– Вы чем-то приглянулись киару! – доверительно-поощрительным тоном сообщил мой собеседник, и я напряглась. Нервно сглотнув, поправила волосы и переспросила:
– Киару? Кто это?
– В нашем языке нет аналога этому слову, поэтому мы используем их название. Признаться честно, для нас пока загадка, чем эти самые киару занимаются и за что именно отвечают, в привычную людям систему управления они не укладываются. Киару иногда вообще никакого участия в переговорах или принятии решений не принимают, а иногда что-то скажут, и все, руане сделают именно так.
– А при чем тут я? – спросила с грустью, начиная догадываться, что синеглазый – тот самый киару, или как его там, и от этого мои не самые добрые чувства к нему лишь окрепли.
– Вас не должны были взять в проект, вы же сами это понимаете, – мягко пожурил меня мужчина. – вы шарахаетесь от наших инопланетных друзей, совершенно не интересуетесь тематикой проекта… наконец, вас даже расспросить ни о чем не успели – вмешался киару, и готово – вы приняты.
– И теперь вы хотите, чтобы я отдалась этому не пойми кому за какой-нибудь их инопланетный секрет? – мрачно предположила я и тут же пожалела. Тон безнаказанным не остался.

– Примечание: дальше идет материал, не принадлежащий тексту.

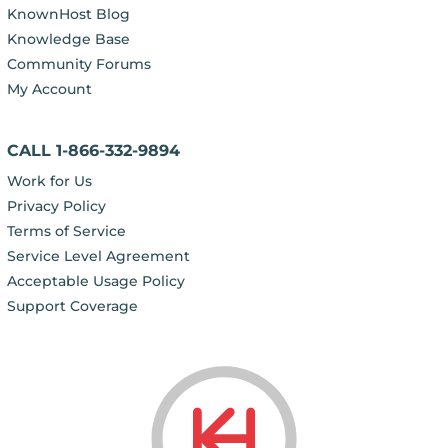
KnownHost Blog
Knowledge Base
Community Forums
My Account
CALL 1-866-332-9894
Work for Us
Privacy Policy
Terms of Service
Service Level Agreement
Acceptable Usage Policy
Support Coverage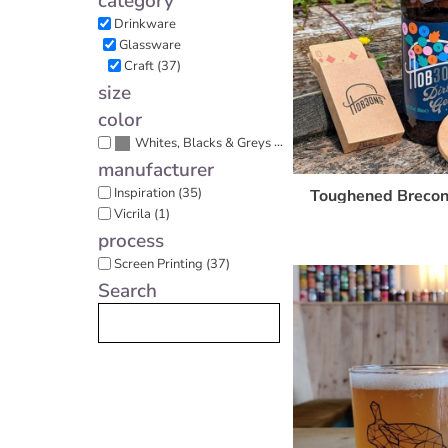
category
Cart: 0 item
Drinkware
Glassware
Craft (37)
size
color
(37)
Whites, Blacks & Greys
manufacturer
Inspiration (35)
Toughened Brecon
Vicrila (1)
process
Screen Printing (37)
Search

– Мария Александровна! – смерил он меня выразительным взглядом и скривился. – Позвольте вам напомнить, что мы тут не мои личные хотелки обсуждаем и не Ваши предпочтения, с которыми и так все понятно – Никита Рекунов, а будущее нашей с вами Родины, перед которой у вас, как и у меня, есть определенный долг. И надо будет – жизнь отдадите, а не только… тело. Впрочем, – немного смягчил он тон, – это совершенно не обязательно, возможно, вы добьетесь большего, дразня, но не даваясь, сами разберетесь. У симпатичных женщин интуиция в этом отношении работает блестяще. Итак, в первую очередь нас интересуют корабли…

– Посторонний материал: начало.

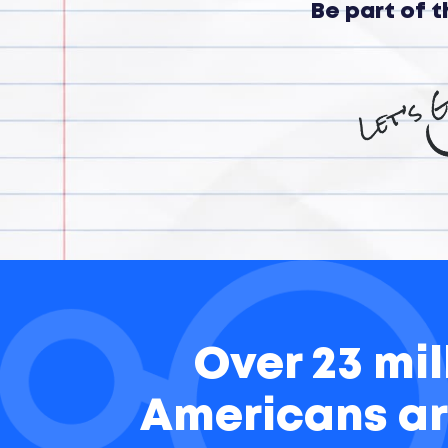
Be part of 
Over 23 mil
Americans ar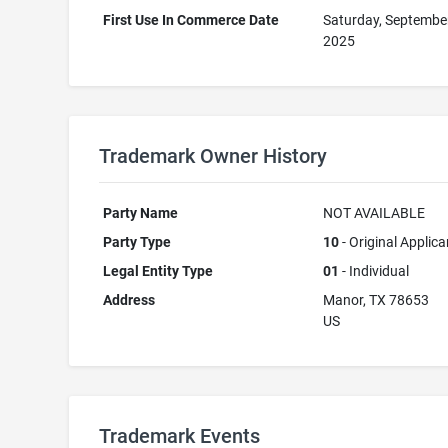
First Use In Commerce Date
Saturday, Septembe
2025
Trademark Owner History
Party Name
NOT AVAILABLE
Party Type
10
- Original Applica
Legal Entity Type
01
- Individual
Address
Manor, TX 78653
US
Trademark Events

Он говорил и говорил, а я сидела и обтекала, и была неожиданно противна сама себе. Если сейчас сказать «нет», встать и уйти, то я никуда не полечу, это яснее ясного, хорошо еще, если семью не тронут. Я не хочу проверять, насколько далеко они готовы зайти, некоторые угрозы не обязательно произносить вслух, они и так ощутимо витают в воздухе и угнетают. Согласиться же… Хоть это и немодно сейчас, но упомянутый долг перед страной я действительно ощущаю, и даже хотела бы что-то для нее сделать, однако ж выступать в роли шпионки и торговать собой – как-то не по мне… слаба я для этого. Не гожусь. Я лучше какое-нибудь научное открытие сделаю. Лекарство какое, может, изобрету…
– Итак, мы поняли друг друга? – вернулся к своей вкрадчивой интонации мой мучитель.
– Да, – ответила, не глядя на него. Интересно, кто на них шпионит? Будут ли этому невзрачному опасному человеку докладывать о каждом моем шаге там? Может, надо сделать вид? Или и правда попробовать сблизиться с синеглазым? Нет, я не смогу. Даже в дружеском смысле не смогу, он же такой… чужой. Не зря ведь мне так легко представляется медуза в человекообразном скафандре, и не по себе от одного присутствия этого Киару. Тогда что? Повести себя так, чтобы он сам разочаровался? А вдруг его интерес ко мне вовсе не как к женщине? Может, научный. А то и вовсе гастрономический…
Мне впервые начало казаться, что я влезла, а главное – продолжаю лезть, куда-то не туда в своей упорной погоне за Никитосом, но я эту мысль отогнала, и даже, можно сказать, загнала подальше. А уж после его звонка, настигшего меня буквально через полчаса, мои мысли вообще занимало совершенно другое.
Расстались с ним мы типа друзьями, и я прилагала поистине титанические усилия, чтобы не написать и не позвонить лишний раз, под совсем уж надуманным предлогом, а то и вовсе без оного. Навязываться – что может быть более жалким и противным. И вот, кажется, моя тактика дала плоды. Никитос звонит сам. Сердце мое исполнило какой-то запредельный кульбит, стоило только взглянуть на экран телефона, и я, разом забыв, куда шла, застыла в паре метров от родного подъезда, чувствуя, как начинают гореть щеки, а сердце после своего акробатического трюка бьется где-то в районе горла.